Some may describe this intersection as the Space in Between. If I were to do so, I’d say it’s not a place but a state of being. I am the Space in Between. I have reflected many times these past dozen years that I have one foot planted in this place and one foot planted in that place. The challenge is how to live that way. It’s a wild ride, to be honest.

Of course, our reasoning and our feelings tug at us constantly. We search. We examine. We may eventually conclude. Then we doubt. We question. We struggle. Answers raise other questions and, frequently, our hearts are heavy. On the other hand, there are countless blessings. We delight, we rejoice, we love. We look around and marvel. At times, the world seems to dance. Our hearts, the other day heavy, now have a lightness or, maybe, an energy that on occasion the body seems unable to contain.

The skeptics, of which I was long a card-carrying member, will reasonably conclude that this is just so much babble. Biochemistry and conditioning, some will suggest.

Diane and I have small decals on the back window of our two cars. Everyone has seen such a decal, some small, some large. It has a little cross intertwined with the letters NOTW, Not of This World. The display is a paean … a sort of proclamation of the reality we ascribe to.

I am in this world but not of it. This fact was never more pronounced or blatantly obvious than when that voice came out of nowhere into the left side of my head and said, “It’s time to come home.” As I’ve said time and time again, I’d been searching for a reality that could ultimately explain all of the nuances, contradictions, explanations and feelings that had been swirling throughout my life.

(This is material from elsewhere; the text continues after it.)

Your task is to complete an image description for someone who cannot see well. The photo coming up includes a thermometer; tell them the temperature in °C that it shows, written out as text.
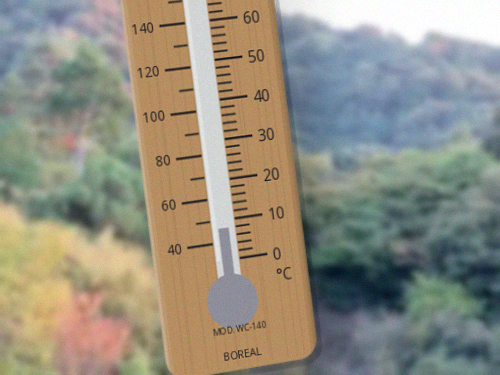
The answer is 8 °C
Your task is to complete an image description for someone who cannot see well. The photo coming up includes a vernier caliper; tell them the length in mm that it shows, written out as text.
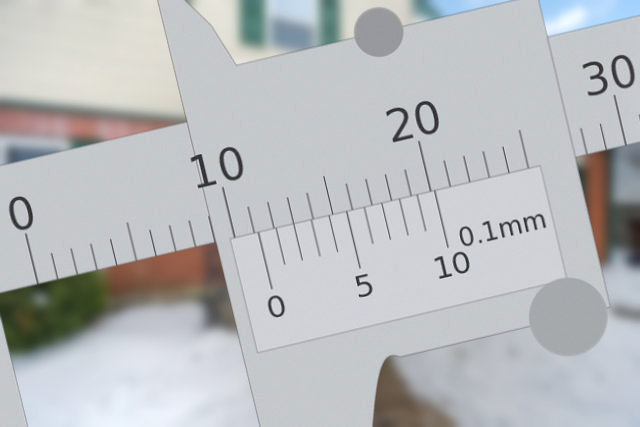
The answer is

Ultimate explanation is not on everyone’s Top 5 list of things to consider. But, it was on mine.

Home” of course is where God is and where he called me to be. It is where we are meant to be together. He calls me there all of the time. Sometimes I listen. When I do, and surrender, the veil between “this” and “that” is much thinner. I have written about that before. What is remarkable (as in something to remark about or worth considering) is that to daily walk in this reality is to turn what many people think is reality on its head. Disconcertingly, this is not easy. However, easy is overrated.

With that, I’ll come back to the title of this essay and to my conclusion about a thing such as “the space in between.

I actually don’t think I live in the space in between … a kind of netherworld which is neither fully one or the other. I think I live in both spaces, whether shuttling back and forth between them or, better yet, seeing each through the lens of the other. And that, I think, is what Jesus was trying to say. If there is a central message to his life and ministry, it is that the reality he called the “Kingdom of God” is present and available in this life. We are called to live fully here and now but in a paradigm that is radically different in nearly all respects from that which normally prevails. Yes, concepts such as we have to lose our lives to gain life are puzzling and even troubling. A few interpret that to mean we have to assume the life of an ascetic, denying even the most simplistic of pleasures. While some may feel called to that, I don’t believe that reflects the message of the Gospel. Yes, we are called to restraint and moderation for all sorts of good reasons. It is not the flesh that is bad. It is what is in our hearts and the things to which we ascribe ultimate value.

I believe it is that recognition that we are both fully fallen and fully saved that is so countercultural … so at odds with normal daily existence. And, to live within that reality, with all of the challenges, joys, sorrows, delights and struggles … to know and walk with God is to have one foot firmly planted in the “this” and the “that.” One day there will be no difference. Thank God.